KUALA LUMPUR (Oct 22): A criminal organisation thought to have built the software that shut down a U.S. fuel pipeline has set up a fake company to recruit potential employees.

In a report Thursday, the Wall Street Journal (WSJ), citing researchers at the intelligence firm Recorded Future and Microsoft Corp said the fake company is using the name Bastion Secure.

WSJ said on a professional-looking website, the company says it sells cybersecurity services.

But the site’s operator is a well-known hacking group called Fin7, Recorded Future and Microsoft say.

Fin7 is believed to have hacked hundreds of businesses, stolen more than 20 million customer records and written the software used in a hack that disrupted gasoline delivery in parts of the Southeastern U.S., federal prosecutors and researchers say.

WSJ said the Bastion Secure website, which uses the logo BS, has listed jobs that are technical in nature and appear similar to work that would be performed at any security company—programmers, system administrators and people who are good at finding bugs in software.

It said the attempt to impersonate a legitimate company for recruiting purposes represents a new development by purveyors of ransomware to grow and spread a scourge that has disrupted meat production, hospital care, education and hundreds of businesses.

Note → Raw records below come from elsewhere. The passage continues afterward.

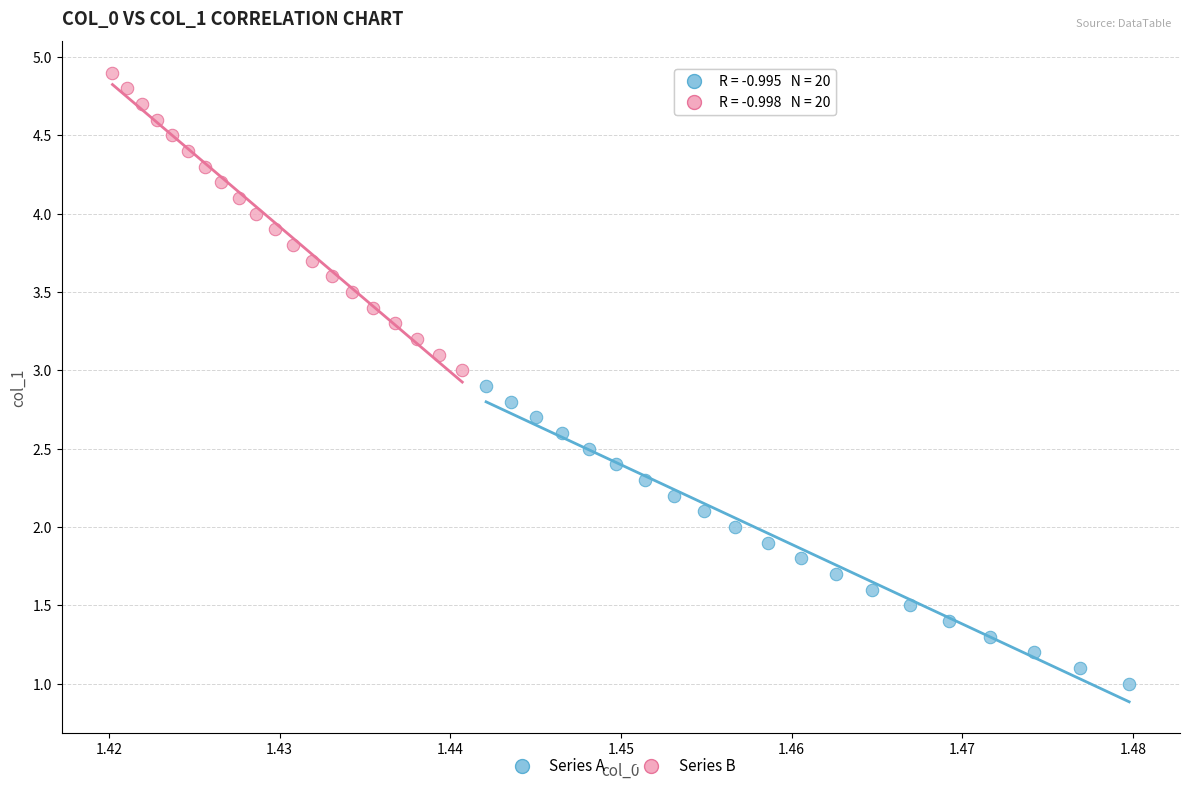

Which series reaches the maximum Y coordinate?

Series B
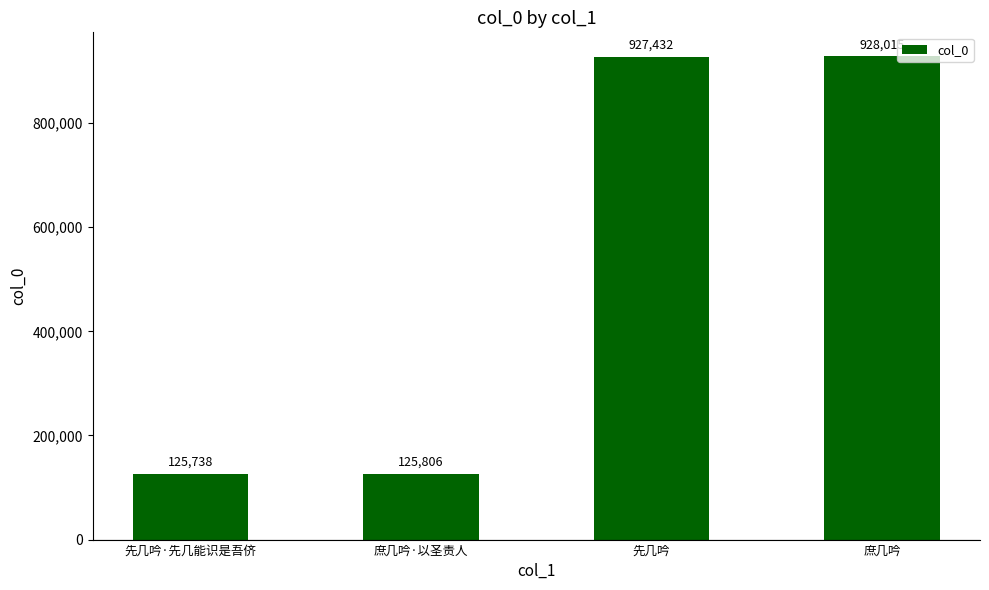

How many categories are shown in the chart?

4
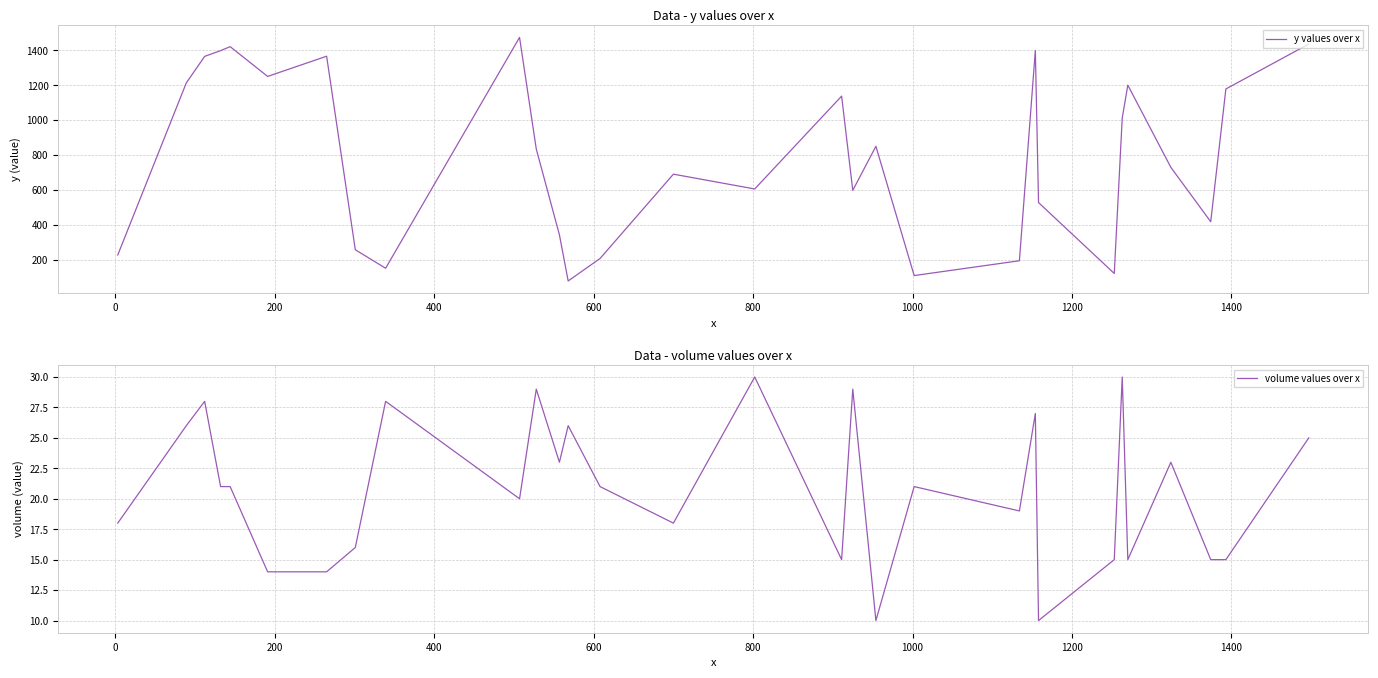

What is the value of the volume values over x point at the 6th from the left?

14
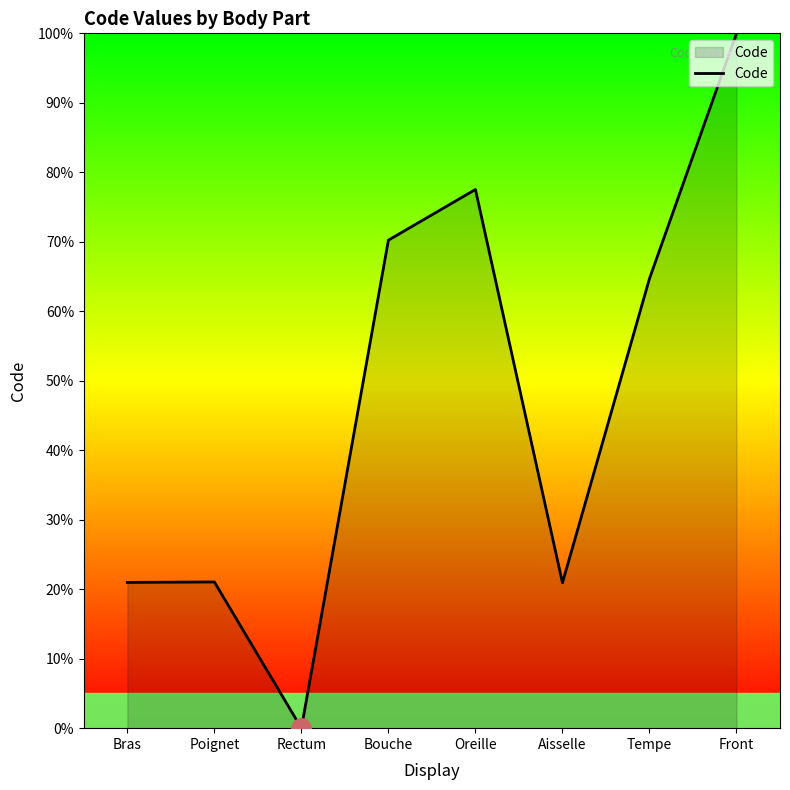

Which label corresponds to the largest value in the chart?

Front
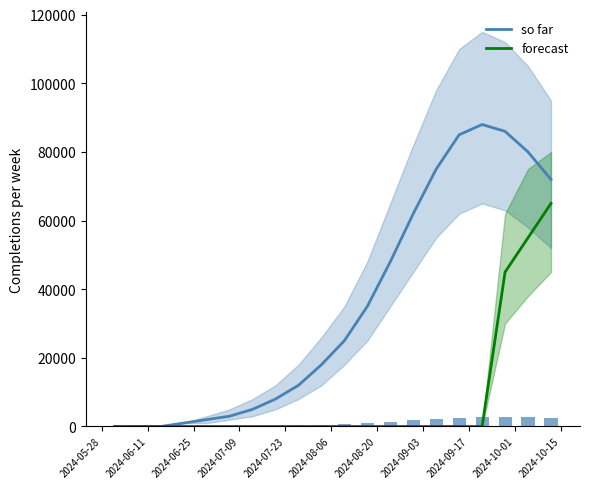

What is the maximum value for so far?

88000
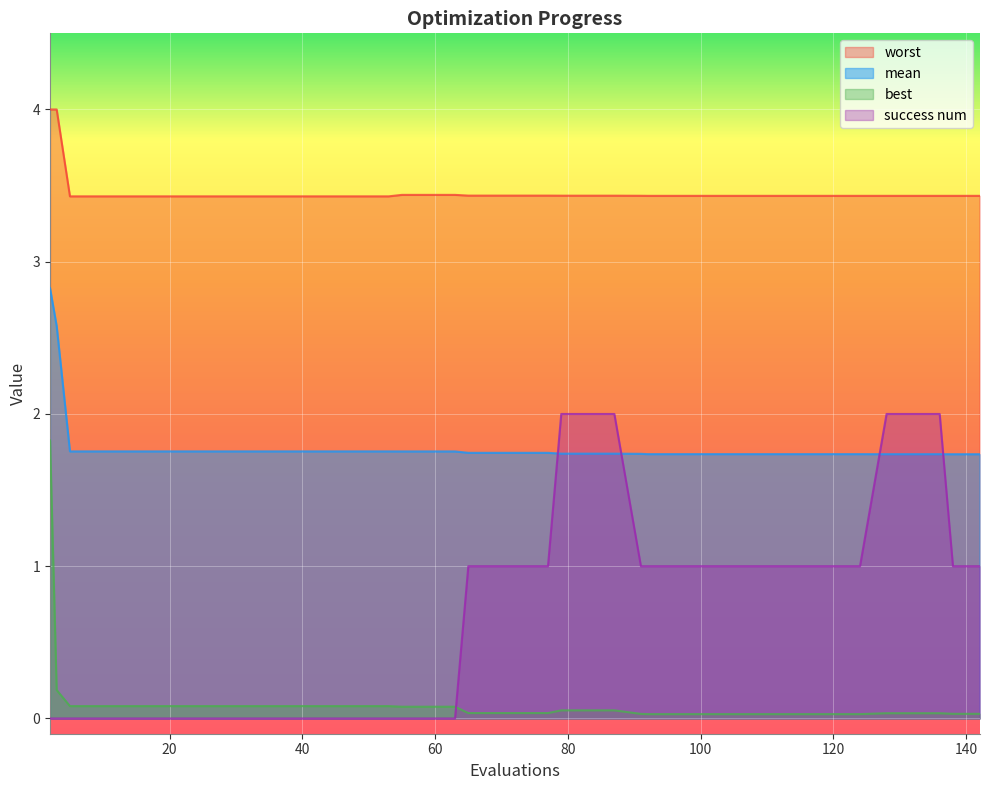

What is the sum of the best values at 120 and 128?

0.1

Citing security researchers, the report said with hundreds of millions of dollars in illegal earnings, ransomware operators are increasingly operating like criminal startups with professionalised support staff, software development, cloud-computing services and media relations.

It added that Emails to an address listed on the Bastion Secure website went unanswered.

Meanwhile, a phone call to an Israeli number listed on the site was answered by a Russian-speaking man, it said.